• [Directions for this task]:
Write out all of the data without omission, exactly as shown.

━━━ Record excerpts ━━━

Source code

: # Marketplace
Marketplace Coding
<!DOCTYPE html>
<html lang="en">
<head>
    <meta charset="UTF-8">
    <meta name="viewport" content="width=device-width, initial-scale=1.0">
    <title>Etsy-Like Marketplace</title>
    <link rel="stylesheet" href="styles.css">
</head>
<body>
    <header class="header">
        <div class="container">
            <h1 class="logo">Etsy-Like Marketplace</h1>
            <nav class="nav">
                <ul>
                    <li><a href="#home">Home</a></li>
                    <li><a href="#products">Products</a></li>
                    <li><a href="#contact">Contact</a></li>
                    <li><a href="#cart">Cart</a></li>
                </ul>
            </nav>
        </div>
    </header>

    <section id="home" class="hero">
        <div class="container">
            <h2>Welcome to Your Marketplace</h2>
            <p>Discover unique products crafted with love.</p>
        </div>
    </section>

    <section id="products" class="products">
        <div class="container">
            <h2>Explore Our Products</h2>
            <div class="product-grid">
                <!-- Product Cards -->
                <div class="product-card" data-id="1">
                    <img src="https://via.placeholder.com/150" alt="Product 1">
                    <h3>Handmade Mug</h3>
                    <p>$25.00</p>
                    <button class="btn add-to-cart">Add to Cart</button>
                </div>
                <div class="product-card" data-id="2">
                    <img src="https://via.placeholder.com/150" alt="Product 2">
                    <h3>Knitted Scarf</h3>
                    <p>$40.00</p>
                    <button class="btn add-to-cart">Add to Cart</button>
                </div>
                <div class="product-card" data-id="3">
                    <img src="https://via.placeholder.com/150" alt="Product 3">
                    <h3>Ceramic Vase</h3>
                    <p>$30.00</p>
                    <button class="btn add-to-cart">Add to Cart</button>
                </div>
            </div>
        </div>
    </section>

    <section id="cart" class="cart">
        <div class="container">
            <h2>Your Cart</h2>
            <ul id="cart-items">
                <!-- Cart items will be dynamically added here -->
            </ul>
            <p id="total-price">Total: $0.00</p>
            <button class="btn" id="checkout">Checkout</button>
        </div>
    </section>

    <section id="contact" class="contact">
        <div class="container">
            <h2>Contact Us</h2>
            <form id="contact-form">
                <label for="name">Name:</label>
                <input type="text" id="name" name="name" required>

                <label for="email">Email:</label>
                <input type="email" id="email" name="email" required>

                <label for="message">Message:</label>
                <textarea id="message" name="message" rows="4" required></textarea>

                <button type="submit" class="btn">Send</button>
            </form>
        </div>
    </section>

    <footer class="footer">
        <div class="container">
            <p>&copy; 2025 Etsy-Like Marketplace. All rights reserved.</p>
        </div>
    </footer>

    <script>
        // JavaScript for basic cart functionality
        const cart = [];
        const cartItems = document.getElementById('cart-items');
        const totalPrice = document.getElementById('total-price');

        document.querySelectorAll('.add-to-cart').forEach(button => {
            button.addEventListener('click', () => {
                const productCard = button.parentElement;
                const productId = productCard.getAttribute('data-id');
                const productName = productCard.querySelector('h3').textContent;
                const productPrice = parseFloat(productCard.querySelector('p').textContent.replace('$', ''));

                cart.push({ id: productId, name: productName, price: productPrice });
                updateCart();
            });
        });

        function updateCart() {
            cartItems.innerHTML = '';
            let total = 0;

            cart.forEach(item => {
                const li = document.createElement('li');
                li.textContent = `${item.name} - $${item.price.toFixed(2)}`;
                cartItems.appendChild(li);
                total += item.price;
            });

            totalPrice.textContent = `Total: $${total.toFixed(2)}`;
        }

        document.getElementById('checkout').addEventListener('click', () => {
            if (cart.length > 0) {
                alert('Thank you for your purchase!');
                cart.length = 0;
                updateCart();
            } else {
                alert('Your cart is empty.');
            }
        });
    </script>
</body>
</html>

━━━

• [Task solution]:
Source code

: # Marketplace
Marketplace Coding
<!DOCTYPE html>
<html lang="en">
<head>
    <meta charset="UTF-8">
    <meta name="viewport" content="width=device-width, initial-scale=1.0">
    <title>Etsy-Like Marketplace</title>
    <link rel="stylesheet" href="styles.css">
</head>
<body>
    <header class="header">
        <div class="container">
            <h1 class="logo">Etsy-Like Marketplace</h1>
            <nav class="nav">
                <ul>
                    <li><a href="#home">Home</a></li>
                    <li><a href="#products">Products</a></li>
                    <li><a href="#contact">Contact</a></li>
                    <li><a href="#cart">Cart</a></li>
                </ul>
            </nav>
        </div>
    </header>

    <section id="home" class="hero">
        <div class="container">
            <h2>Welcome to Your Marketplace</h2>
            <p>Discover unique products crafted with love.</p>
        </div>
    </section>

    <section id="products" class="products">
        <div class="container">
            <h2>Explore Our Products</h2>
            <div class="product-grid">
                <!-- Product Cards -->
                <div class="product-card" data-id="1">
                    <img src="https://via.placeholder.com/150" alt="Product 1">
                    <h3>Handmade Mug</h3>
                    <p>$25.00</p>
                    <button class="btn add-to-cart">Add to Cart</button>
                </div>
                <div class="product-card" data-id="2">
                    <img src="https://via.placeholder.com/150" alt="Product 2">
                    <h3>Knitted Scarf</h3>
                    <p>$40.00</p>
                    <button class="btn add-to-cart">Add to Cart</button>
                </div>
                <div class="product-card" data-id="3">
                    <img src="https://via.placeholder.com/150" alt="Product 3">
                    <h3>Ceramic Vase</h3>
                    <p>$30.00</p>
                    <button class="btn add-to-cart">Add to Cart</button>
                </div>
            </div>
        </div>
    </section>

    <section id="cart" class="cart">
        <div class="container">
            <h2>Your Cart</h2>
            <ul id="cart-items">
                <!-- Cart items will be dynamically added here -->
            </ul>
            <p id="total-price">Total: $0.00</p>
            <button class="btn" id="checkout">Checkout</button>
        </div>
    </section>

    <section id="contact" class="contact">
        <div class="container">
            <h2>Contact Us</h2>
            <form id="contact-form">
                <label for="name">Name:</label>
                <input type="text" id="name" name="name" required>

                <label for="email">Email:</label>
                <input type="email" id="email" name="email" required>

                <label for="message">Message:</label>
                <textarea id="message" name="message" rows="4" required></textarea>

                <button type="submit" class="btn">Send</button>
            </form>
        </div>
    </section>

    <footer class="footer">
        <div class="container">
            <p>&copy; 2025 Etsy-Like Marketplace. All rights reserved.</p>
        </div>
    </footer>

    <script>
        // JavaScript for basic cart functionality
        const cart = [];
        const cartItems = document.getElementById('cart-items');
        const totalPrice = document.getElementById('total-price');

        document.querySelectorAll('.add-to-cart').forEach(button => {
            button.addEventListener('click', () => {
                const productCard = button.parentElement;
                const productId = productCard.getAttribute('data-id');
                const productName = productCard.querySelector('h3').textContent;
                const productPrice = parseFloat(productCard.querySelector('p').textContent.replace('$', ''));

                cart.push({ id: productId, name: productName, price: productPrice });
                updateCart();
            });
        });

        function updateCart() {
            cartItems.innerHTML = '';
            let total = 0;

            cart.forEach(item => {
                const li = document.createElement('li');
                li.textContent = `${item.name} - $${item.price.toFixed(2)}`;
                cartItems.appendChild(li);
                total += item.price;
            });

            totalPrice.textContent = `Total: $${total.toFixed(2)}`;
        }

        document.getElementById('checkout').addEventListener('click', () => {
            if (cart.length > 0) {
                alert('Thank you for your purchase!');
                cart.length = 0;
                updateCart();
            } else {
                alert('Your cart is empty.');
            }
        });
    </script>
</body>
</html>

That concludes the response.